The Process execution

Parameters:

aln_list : trifusion.process.sequence.AlignmentList

AlignmentList object.

file_set_name : str

Name of the active file group.

file_list : list

List of alignment files loaded into TriFusion.

file_groups : dict

Maps the name of custom file groups to a list of alignment files.

filename_map : dict

Maps the basename of aligment files to their full path.

taxa_set_name : str

Name of the active taxa group.

active_taxa_list : list

List of active taxa.

ns : multiprocessing.Namespace

Namespace object that allows communication between main and worker threads.

taxa_groups : dict

Maps the name of custom taxa groups to a list of taxon names.

hap_prefix : str

See hap_prefix attribute.

secondary_operations : dict

See secondary_operations attribute.

secondary_options : dict

See secondary_options attribute.

missing_filter_settings : list

See missing_filter_settings attribute.

taxa_filter_settings : list

See taxa_filter_settings attribute.

codon_filter_settings: list

See codon_filter_settings attribute.

variation_filter_settings : list

See variation_filter_settings attribute.

output_file : str

Name of the output file.

rev_infile : str

See rev_infile attribute.

main_operations : dict

See main_operations attribute.

zorro_suffix : str

See zorro_suffix attribute.

partitions_file : str

See partitions_file attribute.

output_formats : list

See output_formats attribute.

create_partfile : bool

See create_partfile attribute.

use_nexus_partitions : bool

See use_nexus_partitions attribute.

use_nexus_models : bool

See use_nexus_models attribute.

phylip_truncate_name : bool

See phylip_truncate_name attribute.

output_dir : str

Path to directory where the output file(s) will be generated.

use_app_partitions : bool

See use_app_partitions attribute.

consensus_type : str

Mode of consensus variation handling.

ld_hat : bool

See ld_hat attribute.

ima2_params :

See ima2_options attribute.

conversion_suffix : str

See conversion_suffix attribute.

trifusion.data.resources.background_tasks.remove_tmp(temp_dir, sql_con)[source]

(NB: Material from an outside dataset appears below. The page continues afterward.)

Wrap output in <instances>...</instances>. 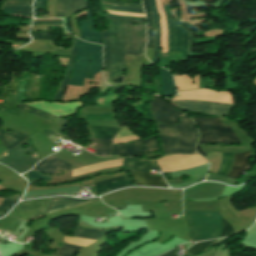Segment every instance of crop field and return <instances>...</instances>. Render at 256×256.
Instances as JSON below:
<instances>
[{"label": "crop field", "mask_w": 256, "mask_h": 256, "mask_svg": "<svg viewBox=\"0 0 256 256\" xmlns=\"http://www.w3.org/2000/svg\"><path fill=\"white\" fill-rule=\"evenodd\" d=\"M68 3H69V0H58L57 1L56 17H66L69 15Z\"/></svg>", "instance_id": "obj_37"}, {"label": "crop field", "mask_w": 256, "mask_h": 256, "mask_svg": "<svg viewBox=\"0 0 256 256\" xmlns=\"http://www.w3.org/2000/svg\"><path fill=\"white\" fill-rule=\"evenodd\" d=\"M160 150L157 136L154 135L142 141L112 147V154L140 157L142 153Z\"/></svg>", "instance_id": "obj_11"}, {"label": "crop field", "mask_w": 256, "mask_h": 256, "mask_svg": "<svg viewBox=\"0 0 256 256\" xmlns=\"http://www.w3.org/2000/svg\"><path fill=\"white\" fill-rule=\"evenodd\" d=\"M32 39L55 40L49 37V32H31Z\"/></svg>", "instance_id": "obj_42"}, {"label": "crop field", "mask_w": 256, "mask_h": 256, "mask_svg": "<svg viewBox=\"0 0 256 256\" xmlns=\"http://www.w3.org/2000/svg\"><path fill=\"white\" fill-rule=\"evenodd\" d=\"M27 137L28 136L16 131L8 133L0 130V140L8 150L19 144Z\"/></svg>", "instance_id": "obj_27"}, {"label": "crop field", "mask_w": 256, "mask_h": 256, "mask_svg": "<svg viewBox=\"0 0 256 256\" xmlns=\"http://www.w3.org/2000/svg\"><path fill=\"white\" fill-rule=\"evenodd\" d=\"M168 82H169V87H170V91L172 94H177L174 82H173V78L172 75L168 72Z\"/></svg>", "instance_id": "obj_48"}, {"label": "crop field", "mask_w": 256, "mask_h": 256, "mask_svg": "<svg viewBox=\"0 0 256 256\" xmlns=\"http://www.w3.org/2000/svg\"><path fill=\"white\" fill-rule=\"evenodd\" d=\"M163 172L178 171L191 168L207 161L198 154L168 155L157 160Z\"/></svg>", "instance_id": "obj_10"}, {"label": "crop field", "mask_w": 256, "mask_h": 256, "mask_svg": "<svg viewBox=\"0 0 256 256\" xmlns=\"http://www.w3.org/2000/svg\"><path fill=\"white\" fill-rule=\"evenodd\" d=\"M255 30H256V24L253 25L252 27H250V28H249L248 30H246V31L252 33V32H254Z\"/></svg>", "instance_id": "obj_55"}, {"label": "crop field", "mask_w": 256, "mask_h": 256, "mask_svg": "<svg viewBox=\"0 0 256 256\" xmlns=\"http://www.w3.org/2000/svg\"><path fill=\"white\" fill-rule=\"evenodd\" d=\"M156 124L158 126L159 137L162 141V147L165 154L180 153L177 129L181 153H194V145L198 135L188 116L184 115L181 118L180 123L176 126L177 129L175 126Z\"/></svg>", "instance_id": "obj_2"}, {"label": "crop field", "mask_w": 256, "mask_h": 256, "mask_svg": "<svg viewBox=\"0 0 256 256\" xmlns=\"http://www.w3.org/2000/svg\"><path fill=\"white\" fill-rule=\"evenodd\" d=\"M124 164L131 171H136V172H149V169H159L156 161H152V160H139L135 158H125Z\"/></svg>", "instance_id": "obj_24"}, {"label": "crop field", "mask_w": 256, "mask_h": 256, "mask_svg": "<svg viewBox=\"0 0 256 256\" xmlns=\"http://www.w3.org/2000/svg\"><path fill=\"white\" fill-rule=\"evenodd\" d=\"M143 2H144V9L147 14V25H148V46L147 47H153V28H152L151 14L149 9V2L148 0H143Z\"/></svg>", "instance_id": "obj_33"}, {"label": "crop field", "mask_w": 256, "mask_h": 256, "mask_svg": "<svg viewBox=\"0 0 256 256\" xmlns=\"http://www.w3.org/2000/svg\"><path fill=\"white\" fill-rule=\"evenodd\" d=\"M20 196L21 194L5 198L0 204V216L5 215L12 208V206L17 203Z\"/></svg>", "instance_id": "obj_32"}, {"label": "crop field", "mask_w": 256, "mask_h": 256, "mask_svg": "<svg viewBox=\"0 0 256 256\" xmlns=\"http://www.w3.org/2000/svg\"><path fill=\"white\" fill-rule=\"evenodd\" d=\"M254 58H256V54H255L249 61H251V60L254 59Z\"/></svg>", "instance_id": "obj_58"}, {"label": "crop field", "mask_w": 256, "mask_h": 256, "mask_svg": "<svg viewBox=\"0 0 256 256\" xmlns=\"http://www.w3.org/2000/svg\"><path fill=\"white\" fill-rule=\"evenodd\" d=\"M88 8V1L70 0L69 12L70 14Z\"/></svg>", "instance_id": "obj_36"}, {"label": "crop field", "mask_w": 256, "mask_h": 256, "mask_svg": "<svg viewBox=\"0 0 256 256\" xmlns=\"http://www.w3.org/2000/svg\"><path fill=\"white\" fill-rule=\"evenodd\" d=\"M192 241L218 238L223 229L220 213L184 212Z\"/></svg>", "instance_id": "obj_4"}, {"label": "crop field", "mask_w": 256, "mask_h": 256, "mask_svg": "<svg viewBox=\"0 0 256 256\" xmlns=\"http://www.w3.org/2000/svg\"><path fill=\"white\" fill-rule=\"evenodd\" d=\"M174 250H176V249H174ZM174 250H172V251H170V252H168V253H165V254H163V255H160V256H176V255L174 254Z\"/></svg>", "instance_id": "obj_53"}, {"label": "crop field", "mask_w": 256, "mask_h": 256, "mask_svg": "<svg viewBox=\"0 0 256 256\" xmlns=\"http://www.w3.org/2000/svg\"><path fill=\"white\" fill-rule=\"evenodd\" d=\"M102 3L115 5V6H124V7H136V8H142L141 4H127V3H117V2H111V1H103L99 0Z\"/></svg>", "instance_id": "obj_44"}, {"label": "crop field", "mask_w": 256, "mask_h": 256, "mask_svg": "<svg viewBox=\"0 0 256 256\" xmlns=\"http://www.w3.org/2000/svg\"><path fill=\"white\" fill-rule=\"evenodd\" d=\"M103 42H104V68H108L109 61H108V39L106 30H103Z\"/></svg>", "instance_id": "obj_41"}, {"label": "crop field", "mask_w": 256, "mask_h": 256, "mask_svg": "<svg viewBox=\"0 0 256 256\" xmlns=\"http://www.w3.org/2000/svg\"><path fill=\"white\" fill-rule=\"evenodd\" d=\"M224 224H225V229H224L222 237L234 234V231H233V228L231 227V225H229L225 220H224Z\"/></svg>", "instance_id": "obj_47"}, {"label": "crop field", "mask_w": 256, "mask_h": 256, "mask_svg": "<svg viewBox=\"0 0 256 256\" xmlns=\"http://www.w3.org/2000/svg\"><path fill=\"white\" fill-rule=\"evenodd\" d=\"M233 160H234V154L223 153L222 164H221L217 174L226 176L227 172L229 171V169L233 163Z\"/></svg>", "instance_id": "obj_31"}, {"label": "crop field", "mask_w": 256, "mask_h": 256, "mask_svg": "<svg viewBox=\"0 0 256 256\" xmlns=\"http://www.w3.org/2000/svg\"><path fill=\"white\" fill-rule=\"evenodd\" d=\"M27 144V146L29 148H22L21 146L24 144ZM33 151V147L31 142L27 139L25 140L23 143L17 145L16 147H14L12 150H10L7 154H5L4 156H2L0 158V162L9 166L12 163H14L15 161L19 160L20 158H22L23 156H25L26 154L30 153ZM38 162L37 158H29V157H23L22 159H20L19 161L15 162L14 164H12L11 168H13L14 170H16L19 173H23L27 170H30L32 168V166Z\"/></svg>", "instance_id": "obj_9"}, {"label": "crop field", "mask_w": 256, "mask_h": 256, "mask_svg": "<svg viewBox=\"0 0 256 256\" xmlns=\"http://www.w3.org/2000/svg\"><path fill=\"white\" fill-rule=\"evenodd\" d=\"M251 165L248 163V152L235 154V160L232 168L227 174V177L237 180L238 177L246 170H249Z\"/></svg>", "instance_id": "obj_22"}, {"label": "crop field", "mask_w": 256, "mask_h": 256, "mask_svg": "<svg viewBox=\"0 0 256 256\" xmlns=\"http://www.w3.org/2000/svg\"><path fill=\"white\" fill-rule=\"evenodd\" d=\"M150 2V9L153 19V24L155 26V41H154V57L152 63L158 62V53L160 51V27L158 23V15L155 8V0H149Z\"/></svg>", "instance_id": "obj_26"}, {"label": "crop field", "mask_w": 256, "mask_h": 256, "mask_svg": "<svg viewBox=\"0 0 256 256\" xmlns=\"http://www.w3.org/2000/svg\"><path fill=\"white\" fill-rule=\"evenodd\" d=\"M48 199L22 201L11 211L10 215L27 221L40 218L46 211Z\"/></svg>", "instance_id": "obj_12"}, {"label": "crop field", "mask_w": 256, "mask_h": 256, "mask_svg": "<svg viewBox=\"0 0 256 256\" xmlns=\"http://www.w3.org/2000/svg\"><path fill=\"white\" fill-rule=\"evenodd\" d=\"M126 23L128 46L126 54H141L146 43V35L144 24L139 23L137 27L132 26V23Z\"/></svg>", "instance_id": "obj_15"}, {"label": "crop field", "mask_w": 256, "mask_h": 256, "mask_svg": "<svg viewBox=\"0 0 256 256\" xmlns=\"http://www.w3.org/2000/svg\"><path fill=\"white\" fill-rule=\"evenodd\" d=\"M69 18H70V16L66 17V28L71 33L70 27H69Z\"/></svg>", "instance_id": "obj_54"}, {"label": "crop field", "mask_w": 256, "mask_h": 256, "mask_svg": "<svg viewBox=\"0 0 256 256\" xmlns=\"http://www.w3.org/2000/svg\"><path fill=\"white\" fill-rule=\"evenodd\" d=\"M111 20L108 29L109 39V79L119 74L124 69V53L126 49L127 36L124 21L144 22L141 18L122 17L106 15Z\"/></svg>", "instance_id": "obj_3"}, {"label": "crop field", "mask_w": 256, "mask_h": 256, "mask_svg": "<svg viewBox=\"0 0 256 256\" xmlns=\"http://www.w3.org/2000/svg\"><path fill=\"white\" fill-rule=\"evenodd\" d=\"M208 168H209V163L196 167L194 169L172 173L173 177L190 175L192 180L179 185H171V187L180 188V187L188 186L194 182L200 181L206 176Z\"/></svg>", "instance_id": "obj_20"}, {"label": "crop field", "mask_w": 256, "mask_h": 256, "mask_svg": "<svg viewBox=\"0 0 256 256\" xmlns=\"http://www.w3.org/2000/svg\"><path fill=\"white\" fill-rule=\"evenodd\" d=\"M61 191H66L67 195H73L75 192H80L78 186L75 187H70V188H60V189H49V190H40V191H31V192H26L24 196H29V195H37V194H45V193H53V192H61ZM62 193H54V194H46V195H38V196H30V197H24L25 198H33V197H40V196H47V195H55V194H63Z\"/></svg>", "instance_id": "obj_30"}, {"label": "crop field", "mask_w": 256, "mask_h": 256, "mask_svg": "<svg viewBox=\"0 0 256 256\" xmlns=\"http://www.w3.org/2000/svg\"><path fill=\"white\" fill-rule=\"evenodd\" d=\"M73 236L97 240V239L105 236V230H91V229L77 227ZM64 242L87 246L95 241L64 236Z\"/></svg>", "instance_id": "obj_17"}, {"label": "crop field", "mask_w": 256, "mask_h": 256, "mask_svg": "<svg viewBox=\"0 0 256 256\" xmlns=\"http://www.w3.org/2000/svg\"><path fill=\"white\" fill-rule=\"evenodd\" d=\"M136 136H137V135H136ZM136 136H130V137L122 138V139H117V140H115L114 144L125 143V142H128V141H132V140H137V139H139V138L136 137Z\"/></svg>", "instance_id": "obj_49"}, {"label": "crop field", "mask_w": 256, "mask_h": 256, "mask_svg": "<svg viewBox=\"0 0 256 256\" xmlns=\"http://www.w3.org/2000/svg\"><path fill=\"white\" fill-rule=\"evenodd\" d=\"M86 12L89 17V24H90V29H91V33H92V42L101 44V33L94 31L95 24H94V20H93L91 11L88 10ZM79 24H80V31H81V39L91 42V34H90V30L88 28V22L81 21V22H79Z\"/></svg>", "instance_id": "obj_23"}, {"label": "crop field", "mask_w": 256, "mask_h": 256, "mask_svg": "<svg viewBox=\"0 0 256 256\" xmlns=\"http://www.w3.org/2000/svg\"><path fill=\"white\" fill-rule=\"evenodd\" d=\"M150 111L152 118L165 124H174L176 123L177 117L183 115L179 110L156 96H154L150 103Z\"/></svg>", "instance_id": "obj_13"}, {"label": "crop field", "mask_w": 256, "mask_h": 256, "mask_svg": "<svg viewBox=\"0 0 256 256\" xmlns=\"http://www.w3.org/2000/svg\"><path fill=\"white\" fill-rule=\"evenodd\" d=\"M91 53V68L87 78L93 79L94 73L101 70L102 46L81 41L78 55L74 62V73L70 85L83 86L84 78L89 67V54Z\"/></svg>", "instance_id": "obj_5"}, {"label": "crop field", "mask_w": 256, "mask_h": 256, "mask_svg": "<svg viewBox=\"0 0 256 256\" xmlns=\"http://www.w3.org/2000/svg\"><path fill=\"white\" fill-rule=\"evenodd\" d=\"M254 84H256V78H255V80H254Z\"/></svg>", "instance_id": "obj_60"}, {"label": "crop field", "mask_w": 256, "mask_h": 256, "mask_svg": "<svg viewBox=\"0 0 256 256\" xmlns=\"http://www.w3.org/2000/svg\"><path fill=\"white\" fill-rule=\"evenodd\" d=\"M216 240L213 241H205V242H200V243H196L194 244L192 247H190L187 252L193 256L197 255L198 253H200L204 248H206L207 246H209L211 243L215 242Z\"/></svg>", "instance_id": "obj_38"}, {"label": "crop field", "mask_w": 256, "mask_h": 256, "mask_svg": "<svg viewBox=\"0 0 256 256\" xmlns=\"http://www.w3.org/2000/svg\"><path fill=\"white\" fill-rule=\"evenodd\" d=\"M136 185L167 186L163 177L148 176L149 173L130 172Z\"/></svg>", "instance_id": "obj_25"}, {"label": "crop field", "mask_w": 256, "mask_h": 256, "mask_svg": "<svg viewBox=\"0 0 256 256\" xmlns=\"http://www.w3.org/2000/svg\"><path fill=\"white\" fill-rule=\"evenodd\" d=\"M197 151L199 152V153H201L204 157L206 156V154H204L202 151H201V149H200V145L199 146H197Z\"/></svg>", "instance_id": "obj_56"}, {"label": "crop field", "mask_w": 256, "mask_h": 256, "mask_svg": "<svg viewBox=\"0 0 256 256\" xmlns=\"http://www.w3.org/2000/svg\"><path fill=\"white\" fill-rule=\"evenodd\" d=\"M28 105L34 106L36 108L42 109L44 111H47L49 113L55 114L57 116H62V115H68V114H73L76 113L77 109L79 107H82V102H75L71 104H65V103H47L44 101L41 102H31V103H26ZM23 103H19V109L33 113L35 115H38L42 118H45L47 120H50L52 122H56L57 116L49 114L47 112L41 111L39 109H36L34 107L28 106Z\"/></svg>", "instance_id": "obj_8"}, {"label": "crop field", "mask_w": 256, "mask_h": 256, "mask_svg": "<svg viewBox=\"0 0 256 256\" xmlns=\"http://www.w3.org/2000/svg\"><path fill=\"white\" fill-rule=\"evenodd\" d=\"M175 50H181V23L174 18ZM192 28L188 24V53H191ZM182 58H187V24L182 23Z\"/></svg>", "instance_id": "obj_16"}, {"label": "crop field", "mask_w": 256, "mask_h": 256, "mask_svg": "<svg viewBox=\"0 0 256 256\" xmlns=\"http://www.w3.org/2000/svg\"><path fill=\"white\" fill-rule=\"evenodd\" d=\"M175 13H176V15H177V18L180 20L178 10H176Z\"/></svg>", "instance_id": "obj_57"}, {"label": "crop field", "mask_w": 256, "mask_h": 256, "mask_svg": "<svg viewBox=\"0 0 256 256\" xmlns=\"http://www.w3.org/2000/svg\"><path fill=\"white\" fill-rule=\"evenodd\" d=\"M157 11L160 15V27H161V46L163 47L162 53L167 52V26L164 15V9L162 7L161 0H156Z\"/></svg>", "instance_id": "obj_28"}, {"label": "crop field", "mask_w": 256, "mask_h": 256, "mask_svg": "<svg viewBox=\"0 0 256 256\" xmlns=\"http://www.w3.org/2000/svg\"><path fill=\"white\" fill-rule=\"evenodd\" d=\"M253 67L256 66V61L254 62V64L252 65Z\"/></svg>", "instance_id": "obj_59"}, {"label": "crop field", "mask_w": 256, "mask_h": 256, "mask_svg": "<svg viewBox=\"0 0 256 256\" xmlns=\"http://www.w3.org/2000/svg\"><path fill=\"white\" fill-rule=\"evenodd\" d=\"M96 199H99V198H91V199H74V198H65V197L52 198L49 202L47 213H50L59 209H63V208L82 205Z\"/></svg>", "instance_id": "obj_19"}, {"label": "crop field", "mask_w": 256, "mask_h": 256, "mask_svg": "<svg viewBox=\"0 0 256 256\" xmlns=\"http://www.w3.org/2000/svg\"><path fill=\"white\" fill-rule=\"evenodd\" d=\"M35 23H52V24H58V23H62V21H40V22H34Z\"/></svg>", "instance_id": "obj_52"}, {"label": "crop field", "mask_w": 256, "mask_h": 256, "mask_svg": "<svg viewBox=\"0 0 256 256\" xmlns=\"http://www.w3.org/2000/svg\"><path fill=\"white\" fill-rule=\"evenodd\" d=\"M121 161L122 159L111 160L107 162L97 163V164L85 166L82 168L74 169L72 170V177L80 174H84L87 172H91V171L105 169L112 166H121L122 165ZM58 167H63L68 170L70 165L60 159H57L53 156H49L45 158L43 161L39 162L33 169L41 172L55 174ZM34 170L30 171V175H29L30 179L51 181V176L42 175L41 172L34 171Z\"/></svg>", "instance_id": "obj_6"}, {"label": "crop field", "mask_w": 256, "mask_h": 256, "mask_svg": "<svg viewBox=\"0 0 256 256\" xmlns=\"http://www.w3.org/2000/svg\"><path fill=\"white\" fill-rule=\"evenodd\" d=\"M174 80L178 90L198 88V75L194 77V85H192L191 77L189 75L174 76Z\"/></svg>", "instance_id": "obj_29"}, {"label": "crop field", "mask_w": 256, "mask_h": 256, "mask_svg": "<svg viewBox=\"0 0 256 256\" xmlns=\"http://www.w3.org/2000/svg\"><path fill=\"white\" fill-rule=\"evenodd\" d=\"M65 120H59L58 122V130H59V133L61 134L62 138L66 139L63 132H62V125L64 123Z\"/></svg>", "instance_id": "obj_51"}, {"label": "crop field", "mask_w": 256, "mask_h": 256, "mask_svg": "<svg viewBox=\"0 0 256 256\" xmlns=\"http://www.w3.org/2000/svg\"><path fill=\"white\" fill-rule=\"evenodd\" d=\"M167 25H168L169 51H171V50H174V23H173V19L167 20Z\"/></svg>", "instance_id": "obj_39"}, {"label": "crop field", "mask_w": 256, "mask_h": 256, "mask_svg": "<svg viewBox=\"0 0 256 256\" xmlns=\"http://www.w3.org/2000/svg\"><path fill=\"white\" fill-rule=\"evenodd\" d=\"M91 185V184H90ZM97 193H103L109 190L133 185L130 178L127 175L108 179L105 181L97 182L93 184Z\"/></svg>", "instance_id": "obj_18"}, {"label": "crop field", "mask_w": 256, "mask_h": 256, "mask_svg": "<svg viewBox=\"0 0 256 256\" xmlns=\"http://www.w3.org/2000/svg\"><path fill=\"white\" fill-rule=\"evenodd\" d=\"M201 133V143H238L242 144L230 126L222 127L218 118L192 117Z\"/></svg>", "instance_id": "obj_7"}, {"label": "crop field", "mask_w": 256, "mask_h": 256, "mask_svg": "<svg viewBox=\"0 0 256 256\" xmlns=\"http://www.w3.org/2000/svg\"><path fill=\"white\" fill-rule=\"evenodd\" d=\"M32 6V1H6L2 6Z\"/></svg>", "instance_id": "obj_43"}, {"label": "crop field", "mask_w": 256, "mask_h": 256, "mask_svg": "<svg viewBox=\"0 0 256 256\" xmlns=\"http://www.w3.org/2000/svg\"><path fill=\"white\" fill-rule=\"evenodd\" d=\"M161 74H162V93L164 97H169L170 92L167 84L166 70L161 68Z\"/></svg>", "instance_id": "obj_40"}, {"label": "crop field", "mask_w": 256, "mask_h": 256, "mask_svg": "<svg viewBox=\"0 0 256 256\" xmlns=\"http://www.w3.org/2000/svg\"><path fill=\"white\" fill-rule=\"evenodd\" d=\"M82 247L63 244L58 250V254L54 256H74Z\"/></svg>", "instance_id": "obj_35"}, {"label": "crop field", "mask_w": 256, "mask_h": 256, "mask_svg": "<svg viewBox=\"0 0 256 256\" xmlns=\"http://www.w3.org/2000/svg\"><path fill=\"white\" fill-rule=\"evenodd\" d=\"M179 96L174 97L176 100H196L204 102L233 104L231 93L213 92L206 89L194 91H181ZM196 101H176L172 102L183 110L190 112L204 113L212 116H228L233 105L213 104Z\"/></svg>", "instance_id": "obj_1"}, {"label": "crop field", "mask_w": 256, "mask_h": 256, "mask_svg": "<svg viewBox=\"0 0 256 256\" xmlns=\"http://www.w3.org/2000/svg\"><path fill=\"white\" fill-rule=\"evenodd\" d=\"M2 11L11 14H22V16L32 17V7H2Z\"/></svg>", "instance_id": "obj_34"}, {"label": "crop field", "mask_w": 256, "mask_h": 256, "mask_svg": "<svg viewBox=\"0 0 256 256\" xmlns=\"http://www.w3.org/2000/svg\"><path fill=\"white\" fill-rule=\"evenodd\" d=\"M104 8L109 9H116V10H124V11H132V12H138V13H144L143 9H134V8H124V7H113V6H105L102 5Z\"/></svg>", "instance_id": "obj_45"}, {"label": "crop field", "mask_w": 256, "mask_h": 256, "mask_svg": "<svg viewBox=\"0 0 256 256\" xmlns=\"http://www.w3.org/2000/svg\"><path fill=\"white\" fill-rule=\"evenodd\" d=\"M107 10V9H104ZM110 13L113 14H121V15H130V16H140V17H145L144 14H135V13H125V12H120V11H114V10H107Z\"/></svg>", "instance_id": "obj_50"}, {"label": "crop field", "mask_w": 256, "mask_h": 256, "mask_svg": "<svg viewBox=\"0 0 256 256\" xmlns=\"http://www.w3.org/2000/svg\"><path fill=\"white\" fill-rule=\"evenodd\" d=\"M45 1L46 0H35V3H34L35 17H37V9L43 8L45 10Z\"/></svg>", "instance_id": "obj_46"}, {"label": "crop field", "mask_w": 256, "mask_h": 256, "mask_svg": "<svg viewBox=\"0 0 256 256\" xmlns=\"http://www.w3.org/2000/svg\"><path fill=\"white\" fill-rule=\"evenodd\" d=\"M79 41H80V39L72 36L71 50L69 52V57H71V59H70V62H69L68 66L65 70L64 77H63V82L60 86V89L55 95V98H54L55 101H60L61 100V98L63 96V93L66 89L68 79H69V76H70V73H71L72 65H73V59L76 55L77 48H78V45H79Z\"/></svg>", "instance_id": "obj_21"}, {"label": "crop field", "mask_w": 256, "mask_h": 256, "mask_svg": "<svg viewBox=\"0 0 256 256\" xmlns=\"http://www.w3.org/2000/svg\"><path fill=\"white\" fill-rule=\"evenodd\" d=\"M91 132V137L113 139L120 128L106 127H88ZM89 138L96 143L97 151L95 154L99 156H107L110 153V146L113 140Z\"/></svg>", "instance_id": "obj_14"}]
</instances>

Removes TriFusion’s temporary directory and closes sqlite connection.

Removes the temporary directory and all its contents and closes the connection to the sqlite database.

Parameters:

temp_dir : str

Path to the temporary directory

sql_con : sqlite3.Connection

Sqlite3 connection object

trifusion.data.resources.background_tasks.update_active_fileset(aln_obj, set_name, file_list, file_groups, filename_map)[source]

Upates the active files of an AlignmentList object

This method is similar in purpose to AlignmentList.update_active_alignments but it can convert the set name of the active group defined in TriFusion to an actual list of files.

Parameters:

aln_obj : trifusion.process.sequence.AlignmentList

AlignmentList object.

set_name : str

Name of the active file group.

file_list : list

List of alignment files loaded into TriFusion.

file_groups : dict

Maps the name of custom file groups to a list of alignment files.

filename_map : dict

Maps the basename of aligment files to their full path.

trifusion.data.resources.background_tasks.update_active_taxaset(aln_obj, set_name, active_taxa_list, taxa_groups)[source]

Upates the active taxa of an AlignmentList object

This method is similar in purpose to AlignmentList.update_taxa_names but it can convert the set name of the active group defined in TriFusion to an actual list of taxa.

Parameters:

aln_obj : trifusion.process.sequence.AlignmentList

AlignmentList object.

set_name : str

Name of the active taxa group.

active_taxa_list : list

List of active taxa.

taxa_groups : dict

Maps the name of custom taxa groups to a list of taxon names.